Exercise data →

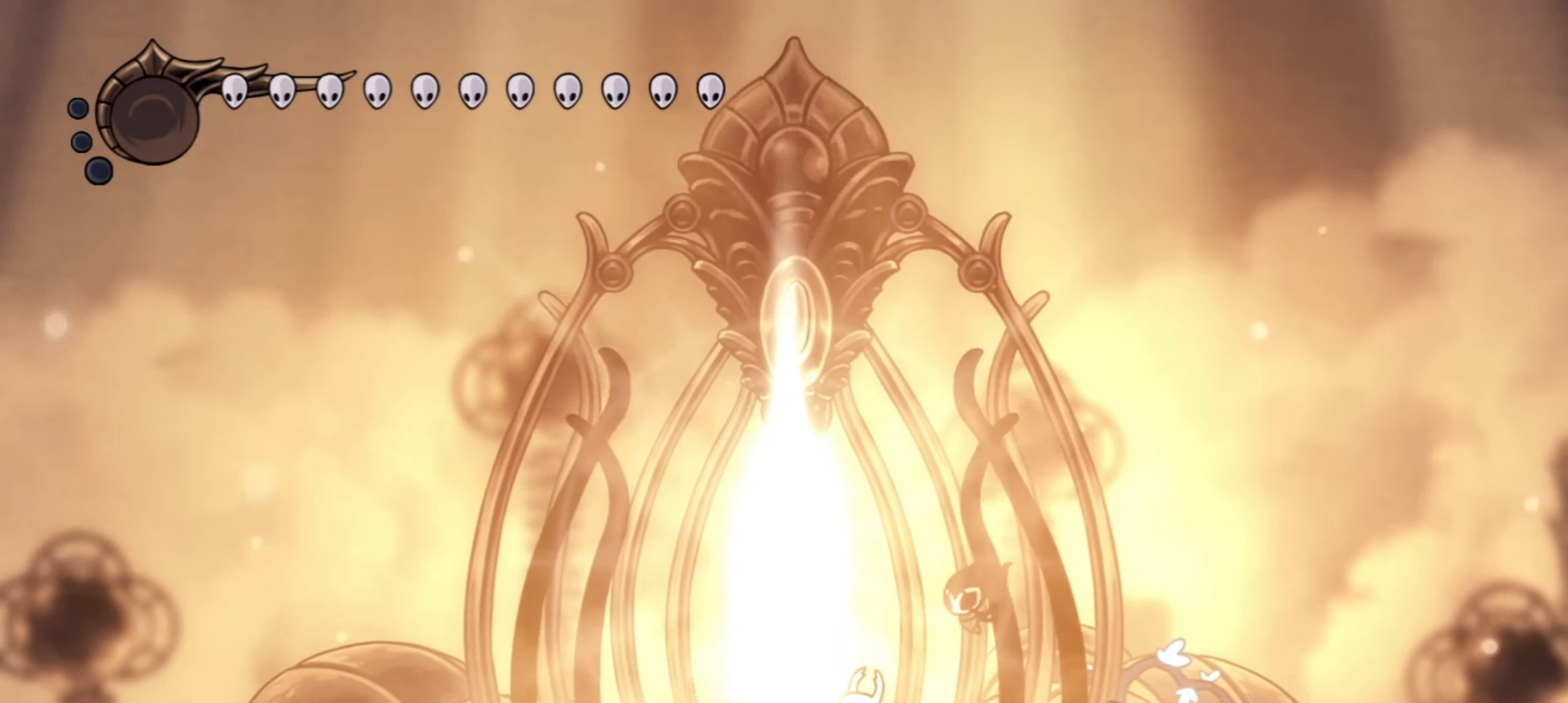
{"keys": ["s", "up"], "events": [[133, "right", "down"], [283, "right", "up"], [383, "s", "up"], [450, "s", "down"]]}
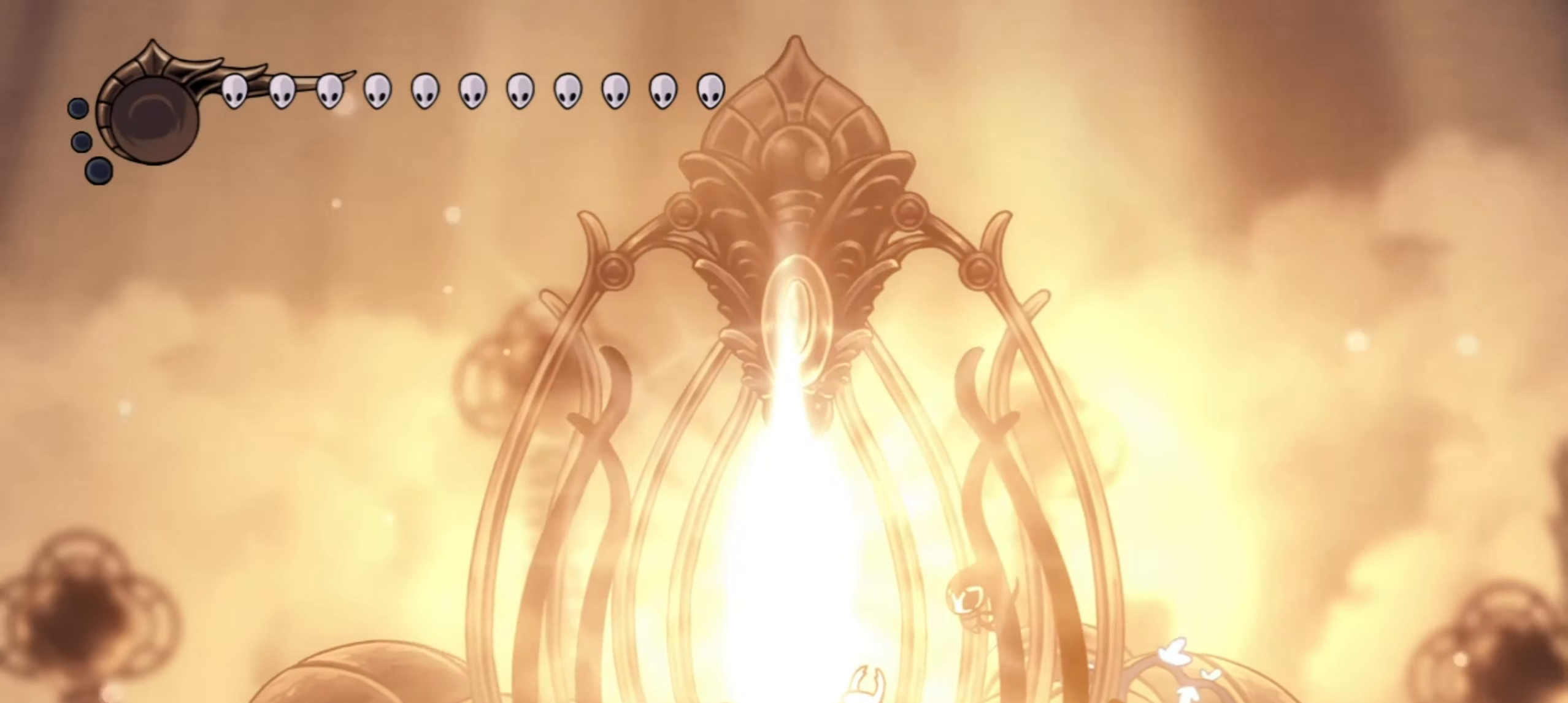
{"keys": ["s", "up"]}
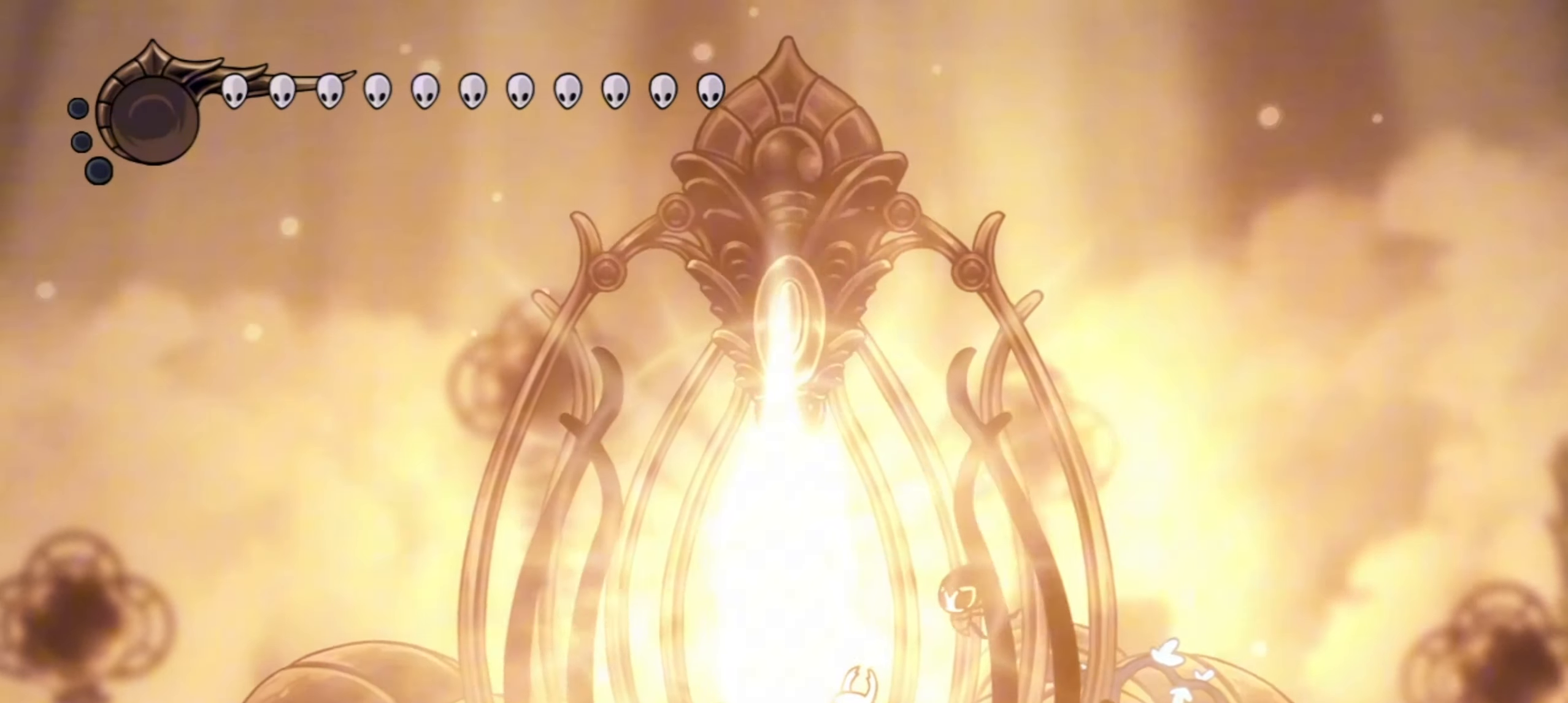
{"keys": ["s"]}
...
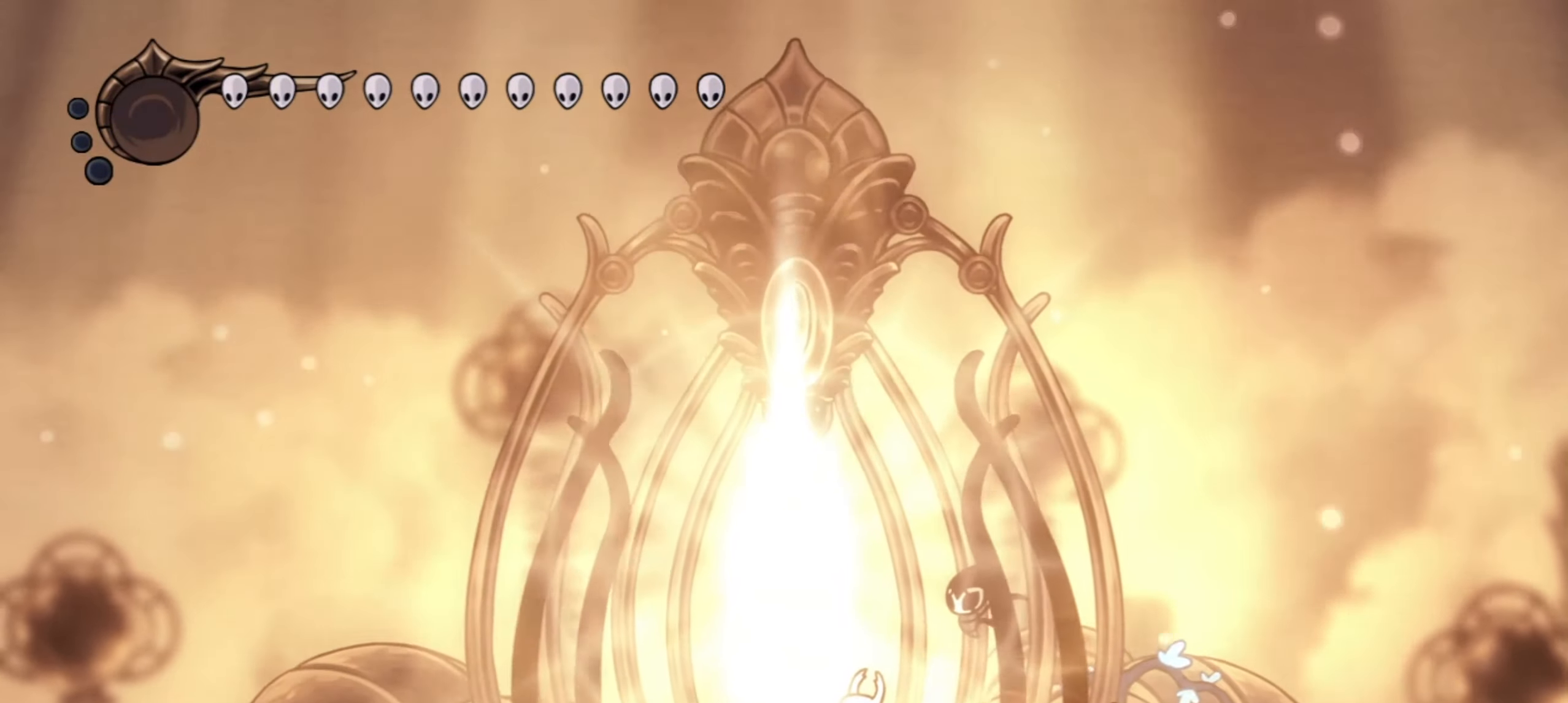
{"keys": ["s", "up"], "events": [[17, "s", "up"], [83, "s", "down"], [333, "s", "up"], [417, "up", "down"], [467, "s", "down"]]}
...
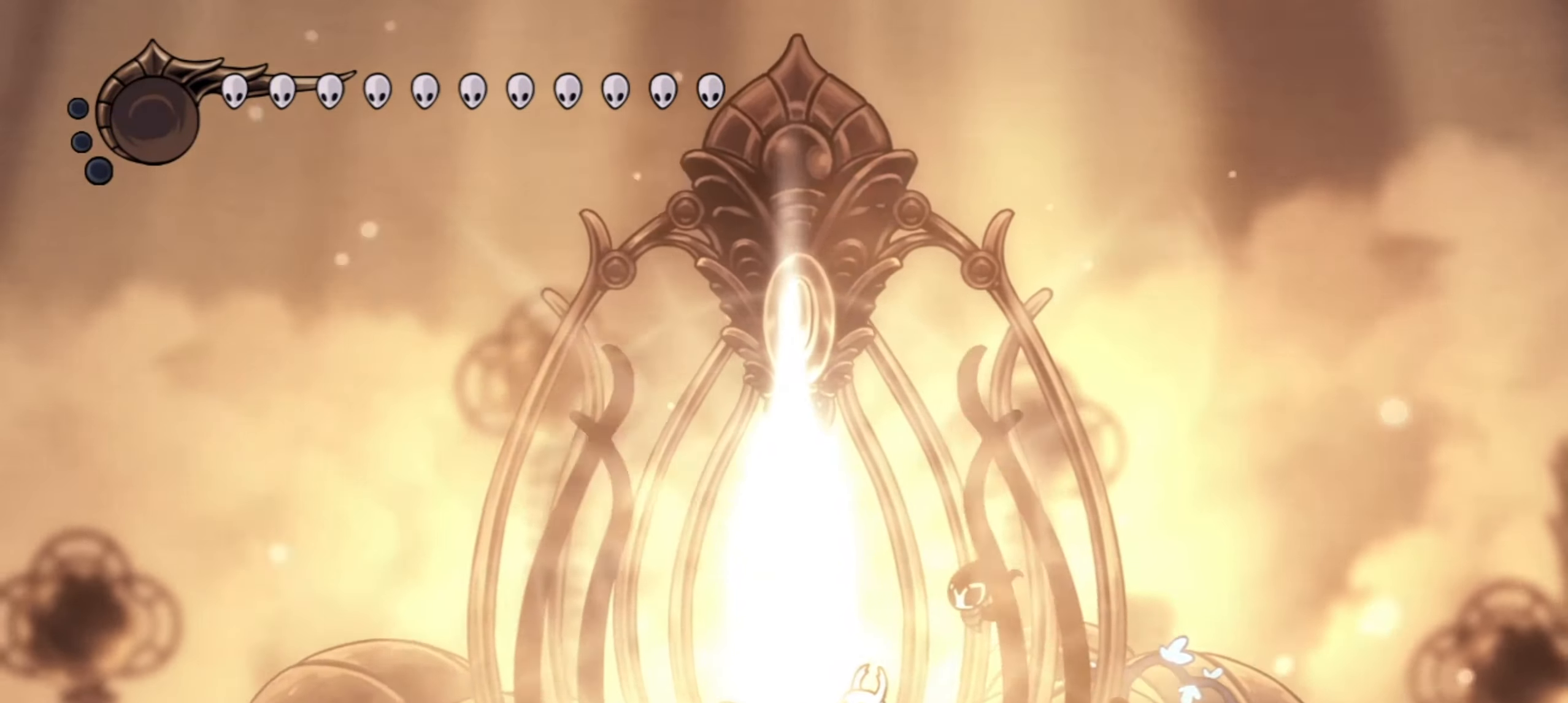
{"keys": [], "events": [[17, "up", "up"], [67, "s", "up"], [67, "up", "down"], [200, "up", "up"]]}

Goal of the exercise →
Go through the records and copy each line with "events" in it.

Result for this exercise →
{"keys": ["s", "up"], "events": [[133, "right", "down"], [283, "right", "up"], [383, "s", "up"], [450, "s", "down"]]}
{"keys": ["s", "up"], "events": [[17, "s", "up"], [83, "s", "down"], [333, "s", "up"], [417, "up", "down"], [467, "s", "down"]]}
{"keys": [], "events": [[17, "up", "up"], [67, "s", "up"], [67, "up", "down"], [200, "up", "up"]]}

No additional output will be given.